Эпилог
В конце 2016 года, через несколько месяцев после победы AlphaGo над Ли Седолем и в то время, когда алгоритмы Facebook разжигали опасные расистские настроения в Мьянме, я опубликовал Homo Deus. Хотя мое академическое образование было связано со средневековой и ранней современной военной историей, и хотя у меня не было опыта в технических аспектах компьютерных наук, после публикации я внезапно обнаружил, что имею репутацию эксперта по ИИ. Это открыло мне двери в кабинеты ученых, предпринимателей и мировых лидеров, интересующихся ИИ, и позволило взглянуть на сложную динамику революции ИИ с привилегированной точки зрения.
Оказалось, что мой предыдущий опыт исследования таких тем, как английская стратегия в Столетней войне и изучение картин времен Тридцатилетней войны1 , не был совершенно не связан с этой новой областью.

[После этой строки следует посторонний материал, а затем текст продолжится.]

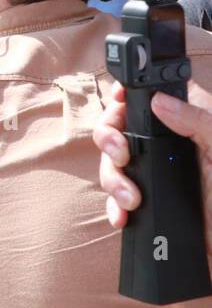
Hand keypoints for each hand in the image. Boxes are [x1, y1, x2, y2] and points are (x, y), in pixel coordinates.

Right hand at [93, 79, 211, 227]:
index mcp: (185, 122)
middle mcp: (164, 142)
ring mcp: (151, 169)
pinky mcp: (145, 195)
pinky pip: (115, 195)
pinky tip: (123, 214)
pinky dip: (113, 205)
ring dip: (113, 179)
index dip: (126, 93)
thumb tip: (160, 101)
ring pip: (111, 161)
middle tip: (121, 155)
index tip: (119, 99)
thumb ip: (197, 121)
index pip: (147, 96)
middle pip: (116, 127)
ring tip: (131, 199)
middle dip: (109, 140)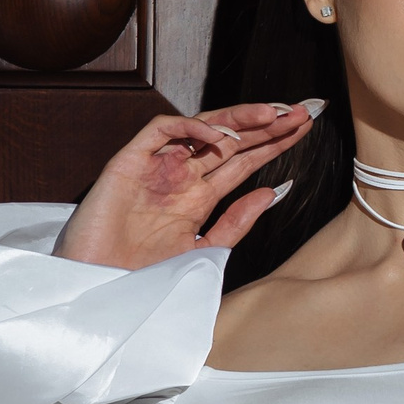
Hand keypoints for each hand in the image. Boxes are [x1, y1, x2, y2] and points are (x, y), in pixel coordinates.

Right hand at [56, 99, 321, 268]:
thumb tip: (273, 192)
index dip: (274, 144)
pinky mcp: (130, 161)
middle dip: (266, 124)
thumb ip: (236, 223)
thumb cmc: (143, 279)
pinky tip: (222, 135)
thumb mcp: (203, 253)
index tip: (305, 129)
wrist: (98, 292)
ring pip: (201, 127)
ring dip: (238, 118)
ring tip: (274, 114)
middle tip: (303, 111)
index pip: (243, 161)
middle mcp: (180, 176)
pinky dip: (192, 127)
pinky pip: (162, 130)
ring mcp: (156, 166)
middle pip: (231, 140)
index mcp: (198, 197)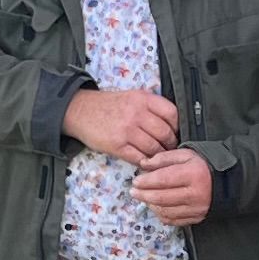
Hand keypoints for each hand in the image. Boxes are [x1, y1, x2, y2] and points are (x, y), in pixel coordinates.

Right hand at [62, 86, 177, 163]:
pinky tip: (145, 161)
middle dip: (170, 144)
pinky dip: (145, 162)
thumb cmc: (109, 105)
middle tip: (169, 149)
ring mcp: (126, 130)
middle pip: (165, 133)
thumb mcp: (132, 96)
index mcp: (143, 99)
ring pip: (154, 148)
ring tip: (158, 157)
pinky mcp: (117, 145)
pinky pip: (138, 158)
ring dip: (159, 156)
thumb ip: (152, 107)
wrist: (80, 111)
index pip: (172, 114)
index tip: (176, 133)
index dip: (177, 127)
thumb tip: (173, 124)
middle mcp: (136, 113)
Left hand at [130, 147, 215, 223]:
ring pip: (166, 211)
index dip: (147, 182)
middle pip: (162, 198)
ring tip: (144, 198)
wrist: (227, 181)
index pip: (163, 180)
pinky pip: (174, 220)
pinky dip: (161, 215)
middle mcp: (195, 194)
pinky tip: (156, 207)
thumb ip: (163, 158)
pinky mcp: (197, 218)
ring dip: (151, 205)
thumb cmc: (203, 166)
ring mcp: (196, 208)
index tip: (135, 181)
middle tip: (133, 192)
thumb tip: (143, 164)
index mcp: (193, 174)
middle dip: (144, 195)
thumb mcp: (185, 154)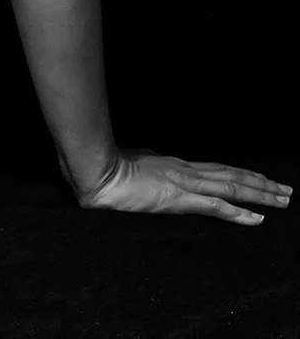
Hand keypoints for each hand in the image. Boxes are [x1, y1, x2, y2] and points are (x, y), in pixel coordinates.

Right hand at [70, 147, 291, 225]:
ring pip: (231, 187)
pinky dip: (239, 212)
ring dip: (260, 194)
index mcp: (177, 165)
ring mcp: (185, 183)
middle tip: (286, 190)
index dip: (242, 174)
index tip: (262, 179)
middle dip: (261, 184)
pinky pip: (216, 206)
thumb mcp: (136, 163)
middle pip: (232, 175)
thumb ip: (150, 167)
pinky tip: (257, 218)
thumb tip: (154, 166)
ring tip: (282, 199)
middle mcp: (187, 171)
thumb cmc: (111, 166)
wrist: (99, 169)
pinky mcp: (179, 198)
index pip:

На самом деле, это дало мне довольно уникальный исторический взгляд на события, стремительно разворачивающиеся в лабораториях ИИ, офисах компаний, военных штабах и президентских дворцах. За последние восемь лет у меня было множество публичных и частных бесед об ИИ, в частности об опасностях, которые он несет, и с каждым годом тон становился все более актуальным. Разговоры, которые в 2016 году казались пустыми философскими рассуждениями о далеком будущем, к 2024 году приобрели целенаправленную интенсивность отделения неотложной помощи.
Я не политик и не бизнесмен, и у меня мало талантов для этих профессий. Но я верю, что понимание истории может быть полезным для лучшего понимания современных технологических, экономических и культурных событий - и, что более актуально, для изменения наших политических приоритетов. Политика - это в значительной степени вопрос приоритетов. Следует ли нам сократить бюджет на здравоохранение и увеличить расходы на оборону? Что является для нас более актуальной угрозой безопасности - терроризм или изменение климата? Сосредоточиться ли нам на возвращении утраченного участка исконной территории или сконцентрироваться на создании общей экономической зоны с соседями? Приоритеты определяют, как голосуют граждане, что волнует бизнесменов и как политики пытаются сделать себе имя. А приоритеты часто определяются нашим пониманием истории.
Хотя так называемые реалисты отвергают исторические нарративы как пропагандистские уловки, используемые для продвижения государственных интересов, на самом деле именно эти нарративы в первую очередь определяют государственные интересы. Как мы видели при обсуждении теории войны Клаузевица, не существует рационального способа определения конечных целей. Государственные интересы России, Израиля, Мьянмы или любой другой страны никогда не могут быть выведены из математического или физического уравнения; они всегда являются предполагаемой моралью исторического нарратива.
Поэтому неудивительно, что политики во всем мире тратят много времени и сил на пересказ исторических повествований. Упомянутый выше пример Владимира Путина вряд ли является исключительным в этом отношении. В 2005 году генеральный секретарь ООН Кофи Аннан провел свою первую встречу с генералом Таном Шве, тогдашним диктатором Мьянмы. Аннану посоветовали выступить первым, чтобы не дать генералу монополизировать беседу, которая должна была продлиться всего двадцать минут. Но Тан Шве выступил первым и почти час рассказывал об истории Мьянмы, практически не давая генеральному секретарю ООН возможности высказаться.2 В мае 2011 года премьер-министр Израиля Биньямин Нетаньяху совершил нечто подобное в Белом доме, когда встречался с президентом США Бараком Обамой. После краткого вступительного слова Обамы Нетаньяху прочитал президенту длинную лекцию об истории Израиля и еврейского народа, обращаясь с Обамой так, словно тот был его студентом.3 Циники могут возразить, что Тан Шве и Нетаньяху вряд ли заботились об исторических фактах и намеренно искажали их для достижения каких-то политических целей. Но эти политические цели сами по себе были продуктом глубоко укоренившихся убеждений относительно истории.